By Fred Gaboury
If presidents are known by the priorities set forth in their budgets, the budget for fiscal year 2002 George W. Bush sent to Capitol Hill on April 9 reveals a president whose first priority is tax cuts for the rich to be paid for by cutting programs effecting working people, the poor and the environment.
Fearing public outrage and a backlash in Congress, Bush hid the details of the $1.96 trillion budget, which holds increases in total discretionary spending to 4 percent, until members of Congress had gone home for a two-week Easter recess.
AFL-CIO President John Sweeney said the budget "clearly reveals the cruel choices."
Bush had made and called the billion-dollar cut in the child Health Insurance Program at a time when 10 million kids lack health insurance, part of the "price tag" for Bush's package of tax cuts costing more than two trillion dollars.
"The proposed tradeoff - budget cuts in programs working families need and depend on in exchange for millionaire cuts - is a bad idea," he said, "and a bad deal for American workers and their families."
If Congress sustains Bush's budget, dislocated worker programs will be cut by 13 percent, adult training programs by more than 5 percent while funds for OSHA and the Wage and Hour Administration, both of which enforce the most basic of worker protections, will be frozen at present levels.

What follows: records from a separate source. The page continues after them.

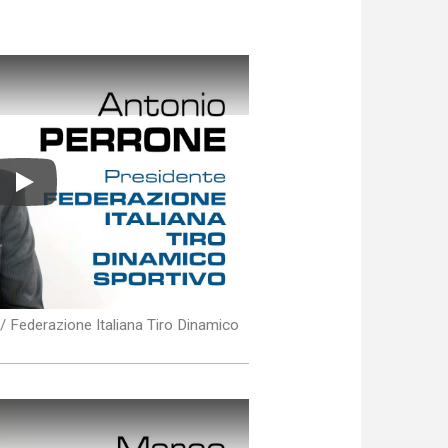
Play
/ Federazione Italiana Tiro Dinamico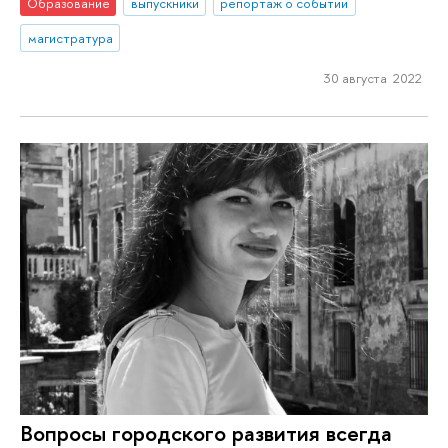
Образование
выпускники
репортаж о событии
магистратура
30 августа 2022
Вопросы городского развития всегда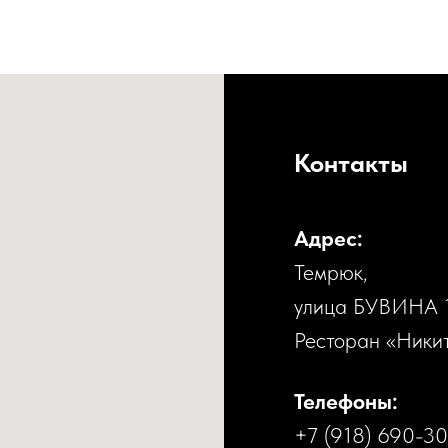
Контакты
Адрес:
Темрюк,
улица БУВИНА 
Ресторан «Ники
Телефоны:
+7 (918) 690-3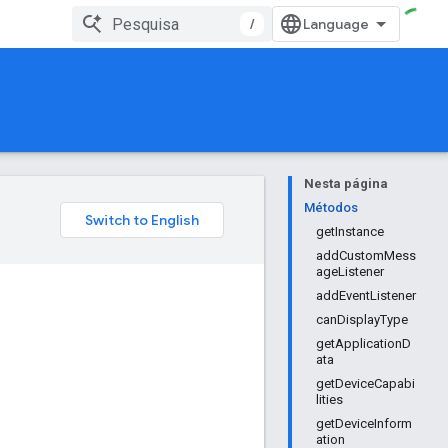
/
Nesta página
Métodos
getInstance
addCustomMess
ageListener
addEventListener
canDisplayType
getApplicationD
ata
getDeviceCapabi
lities
getDeviceInform
ation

Overall spending on clean air, clean water, safe food, waste management and other environmental goals would decline, as would the federal contribution to mass transit projects. The budget also cuts money for cleaning up pollution from nuclear weapons production while, at the same time, adding money to restore the nation's capability to make nuclear bombs.
Discretionary spending - the money for programs that must be "authorized" by Congress every year as distinct from entitlement programs such as Social Security and interest payments - for 2002 amounts to some $661 billion of which more than half goes for military spending.
Bush admits that this year's budget cuts $12 billion in discretionary spending but, upon closer examination, his numbers get fuzzy.
The budget proposes increases in spending for the military, for education and other programs by a combined total of $260 billion over 10 years while total discretionary spending would rise just $30 billion during the same period. The budget orders cuts for several departments, among them agriculture, labor and the environment.
While many other agencies face cuts, military spending is slated to increase by nearly 5 percent - from $299 billion to $319 billion - not counting $14 billion for nuclear arms hidden in the Department of Energy budget and another $1.4 billion in other areas, bringing the total to $335 billion.
But these proposals are little more than a rough draft of a final military budget to be unveiled later this spring that will include money for stepped-up development of Star Wars and other military boondoggles.
Once these have been included in the budget, even greater reductions in social programs will be needed to maintain the overall 4 percent ceiling on discretionary spending.
Martha McSteen, president of the National Committee to Preserve Social Security and Medicare, charged that Bush's budget "greatly escalates" the danger of a shortfall in Medicare funding.
"It will cause the federal program providing health care to seniors and the disabled to become insolvent 15 years earlier than it would under current law," she said.
Ron Pollack, executive director of Families USA, said the budget, which leaves millions of women and children out in the cold, "literally shortchanges American health care by providing too little support and reaching too few people."
Gwendolyn Mink, author of Welfare End, says the combination of Bush's tax and budget proposals leaves millions of women and children out in the cold, with women and children of color its special targets.
"More than half of the three million African-American families with children and half of the three million Latino families with children will not benefit from either," she said.
Bush's claim that his budget increases discretionary spending for social programs is also suspect. What is overlooked is the fact that the 4 percent increase only applies to 2002 and will decline to 0.4 percent next year, a cut of at least $12 billion over the amount of money needed to maintain these programs at their 2001 level.
Bush justifies his priorities as the way to roll back "big government" by reducing the size of the federal budget which now represents about a fifth of the nation's gross domestic product, a considerably smaller proportion than in other industrial countries.
The 2002 budget would bring that figure down to 18.1 percent, to 16.6 percent in 2006 and to 15 percent by 2011, a level not seen since the end of World War II. By way of comparison, the federal budget was 43.7 percent of GDP in 1944.
The budget battle will continue on through the spring and early summer as some 13 appropriations bills wind their way through Congress and together determine the final shape of the expenditures in the 2002 budget as well as any tax cuts.